● GIVEN INFORMATION:
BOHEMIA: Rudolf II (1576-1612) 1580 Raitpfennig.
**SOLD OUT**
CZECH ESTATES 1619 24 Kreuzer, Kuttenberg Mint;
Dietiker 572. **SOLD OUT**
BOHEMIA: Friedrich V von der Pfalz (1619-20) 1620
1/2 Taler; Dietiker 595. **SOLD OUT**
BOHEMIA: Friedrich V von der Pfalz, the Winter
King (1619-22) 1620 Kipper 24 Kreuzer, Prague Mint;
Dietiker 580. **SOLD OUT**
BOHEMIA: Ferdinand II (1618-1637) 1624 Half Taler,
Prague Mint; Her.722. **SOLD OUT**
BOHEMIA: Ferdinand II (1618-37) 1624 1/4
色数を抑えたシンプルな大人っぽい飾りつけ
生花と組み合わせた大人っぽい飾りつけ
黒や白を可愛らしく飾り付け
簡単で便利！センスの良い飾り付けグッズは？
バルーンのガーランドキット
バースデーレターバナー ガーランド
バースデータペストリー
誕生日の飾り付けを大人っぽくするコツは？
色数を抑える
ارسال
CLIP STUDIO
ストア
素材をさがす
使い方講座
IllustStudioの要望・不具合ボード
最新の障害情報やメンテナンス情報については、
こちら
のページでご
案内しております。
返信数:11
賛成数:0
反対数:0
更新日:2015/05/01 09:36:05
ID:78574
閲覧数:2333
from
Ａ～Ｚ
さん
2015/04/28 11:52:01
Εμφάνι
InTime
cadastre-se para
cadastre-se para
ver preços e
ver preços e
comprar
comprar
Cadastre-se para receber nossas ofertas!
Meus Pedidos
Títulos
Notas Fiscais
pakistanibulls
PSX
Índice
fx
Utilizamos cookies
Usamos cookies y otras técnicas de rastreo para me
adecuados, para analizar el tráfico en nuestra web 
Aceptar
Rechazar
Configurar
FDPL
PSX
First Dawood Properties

● EXERCISE INSTRUCTIONS: Pull every line containing "Mint" from the data.

● SOLUTION TO THIS EXERCISE:
CZECH ESTATES 1619 24 Kreuzer, Kuttenberg Mint;
King (1619-22) 1620 Kipper 24 Kreuzer, Prague Mint;
Prague Mint; Her.722. **SOLD OUT**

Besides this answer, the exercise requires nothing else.